The current occupants were three bartenders. They didn’t pretend to be anything less than slobs. They knew the place was a hole. The landlord lived upstairs and is an alcoholic; he never returned damage deposits. The toilet flooded, the kitchen was usually a mess and all that was up for grabs was the shittiest room in the house — a room that no less than six potential tenants were staring at, along with Steve. The bartenders would decide the next day who would get it.
But Steve wasn’t interested. He considered upping how much he’d be willing to pay for rent to $500 or maybe $600.
Bernie Pauly, UVic nursing prof and co-ordinator of a UVic working group on housing and homelessness, said that a growing number of people in the CRD dedicate more than 30 per cent of their income to rent, which puts them at risk of homelessness.
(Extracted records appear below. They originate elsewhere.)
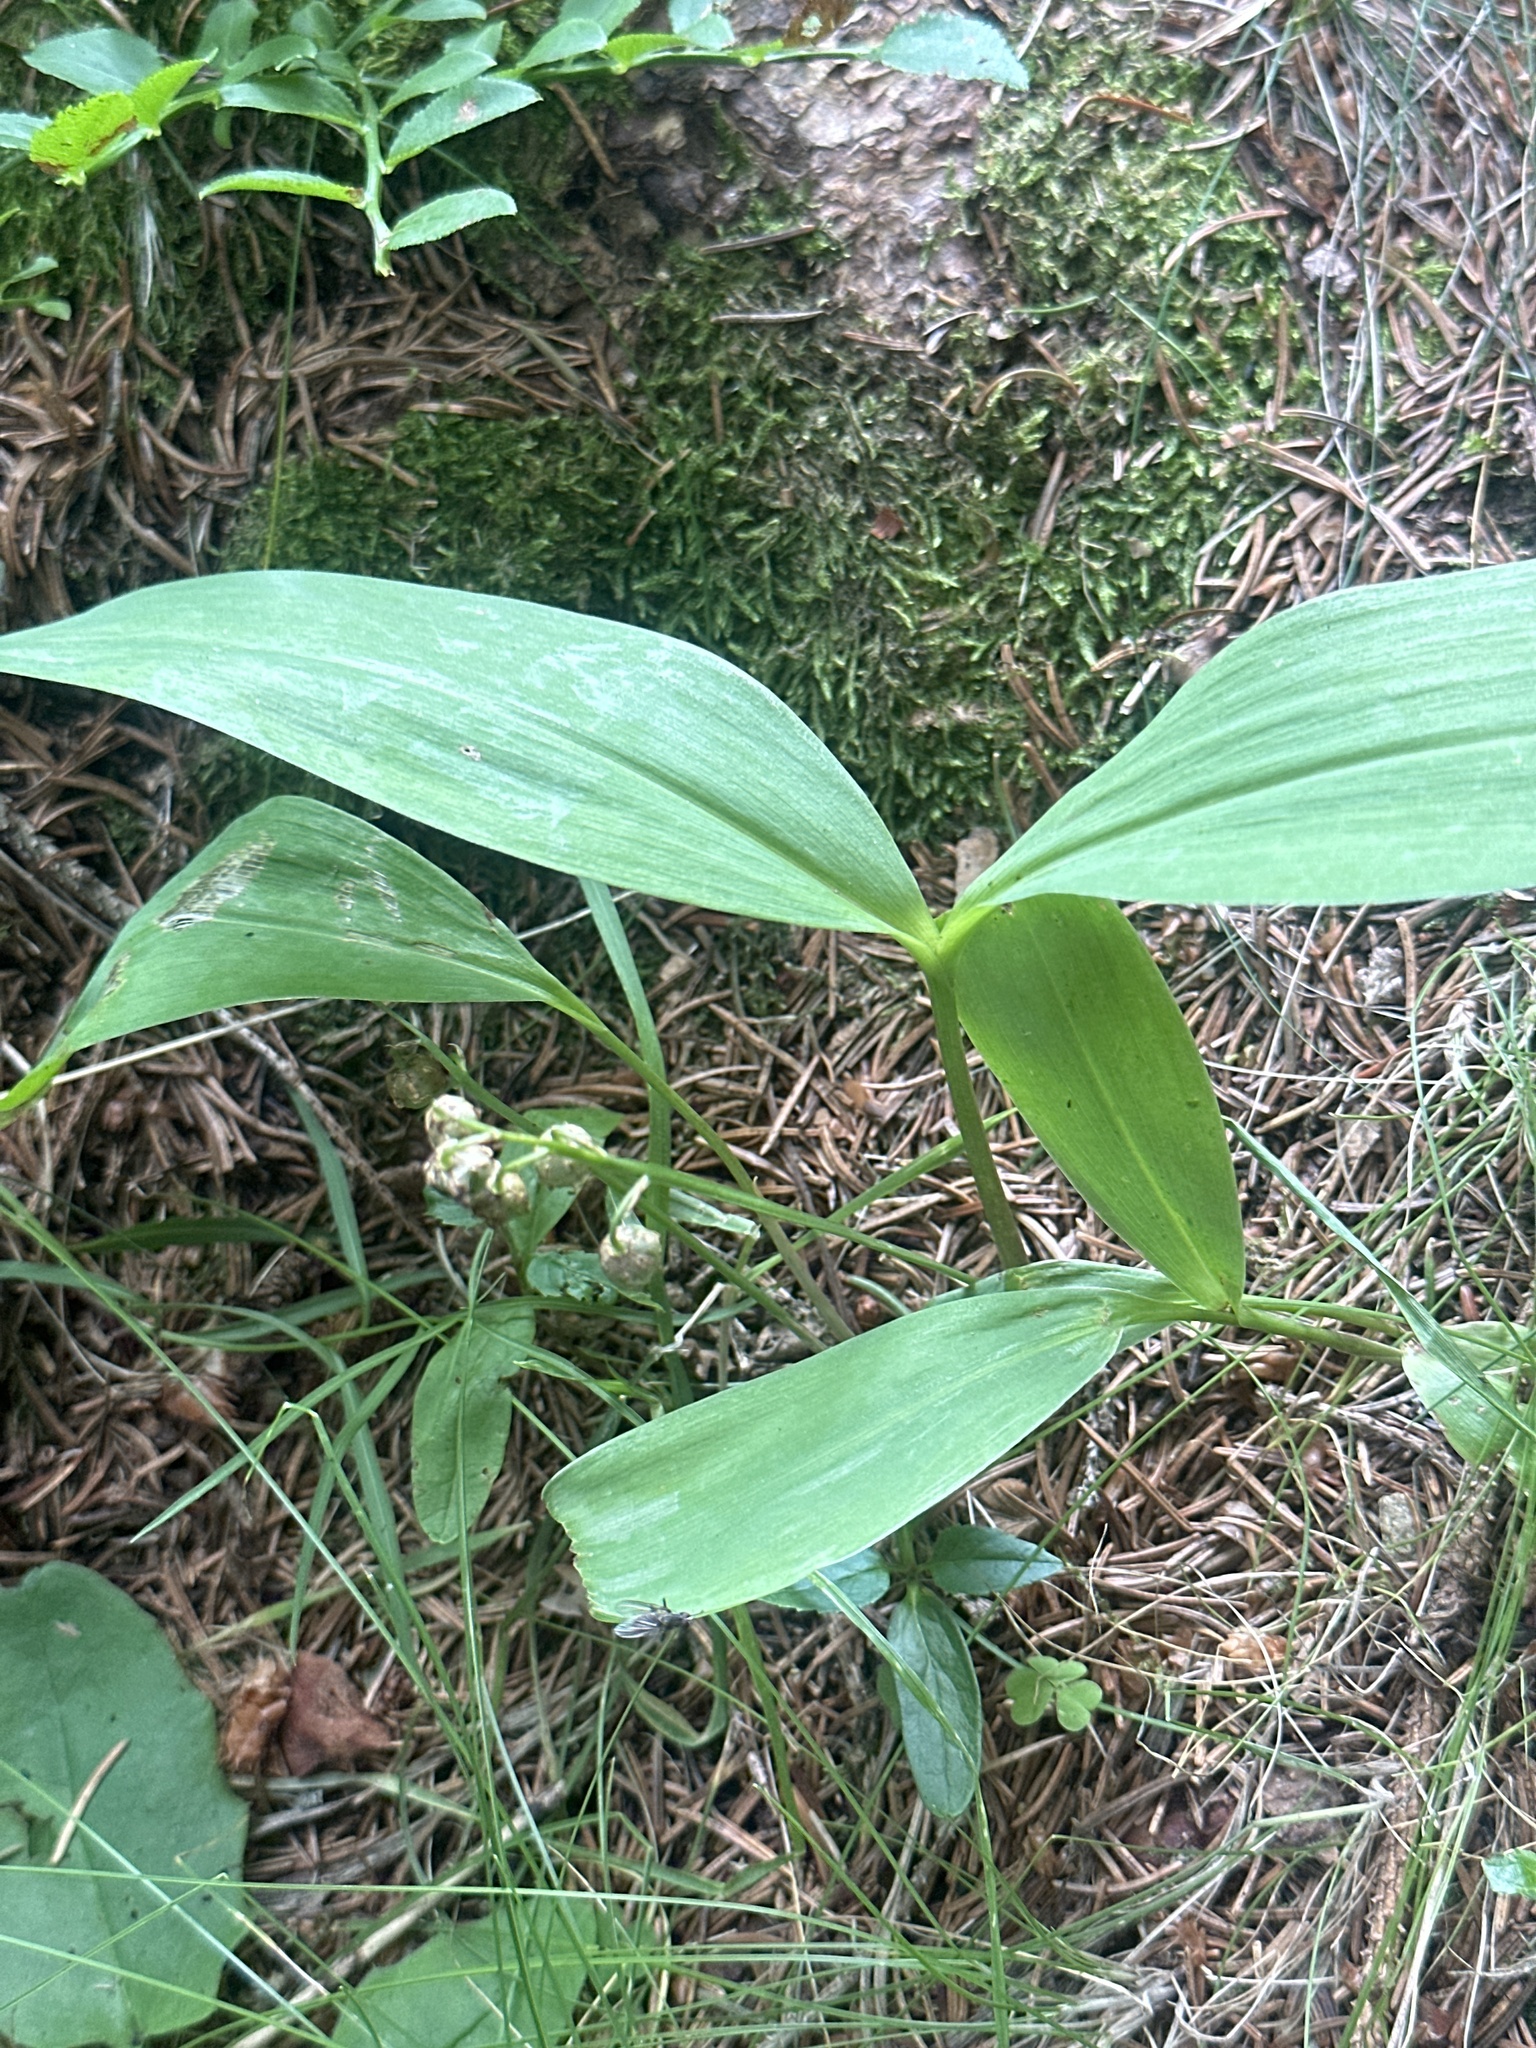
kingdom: Plantae
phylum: Tracheophyta
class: Liliopsida
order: Asparagales
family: Asparagaceae
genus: Convallaria
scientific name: Convallaria majalis
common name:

Pauly said the best way to keep rents affordable for low-income earners is by creating social housing. That is, housing operated on a not-for-profit basis or through government rental subsidies. The few complexes that currently operate like this in Victoria are only for people on income-assistance. In the ‘70s the government scrapped many social housing programs that could have helped workers in need.
Cheap rent still exists in Victoria but you have to be lucky to find it and accept the quirks that keep the price down — then stay put.
Tyrel, a UVic student who has been living in Victoria for two years, found his current rental last May — the time when many students leave the city and the pickings for shared housing is at its best. Tyrel decided not to go home for the summer so he could keep his place. One could hardly blame him; the rent is under $300 per month.
Tyrel shares a house in the Hillside area with five roommates, a number that breaks a city bylaw restricting the legal number of unrelated people sharing a unit to four.
Besides the crammed kitchen, there is plenty of room for everybody to spread out. There are several common rooms, including one with a pool table and another with a wide-screen TV. The place has been a student house for over a decade, and Tyrel says people often visit and tell him they used to know somebody who lived there or that they’d partied there before.
Some call Tyrel’s room the “Bat Cave” for its location in a dark corner of the basement. Former residents used it as a smoking room though its intended function was probably a closet or pantry. Standing at 5’11, Tyrel has to duck past the low entrance to his room (or knock his head on it when drunk). Inside, if he were two inches taller his hair would brush the ceiling. There isn’t room for more than a queen-size bed and a square grade-school desk that doubles as a nightstand. The room itself is smaller than a res room.
“It’s okay,” Tyrel said. “I chose this room. I don’t mind it.”
Steve left my apartment before he found a place to rent. His friend had an absentee roommate and agreed to let him stay in the abandoned room, then on a couch when the roommate returned.
I was glad to have my little apartment to myself again.
Every time I talked to Steve for the rest of the month he told me he was still looking for a place in earnest. He expanded his radius of interest, checking out a place in Burnside, despite not having a car. He looked at some apartments and shared houses far out of his ideal price range, but got no offers. He’s stopped laughing about the bad places. The hunt was serious.
Four days to the end of the month Steve contacted a friend whose family owns an apartment. While the building forbids renters, the two plan to fib and say they are brothers if ever confronted. A six-year age gap and matching blond hair makes the story believable.
Steve will move into a room that was an office in the small two-bedroom unit. With fewer connections, Steve said, he might be have been homeless this October.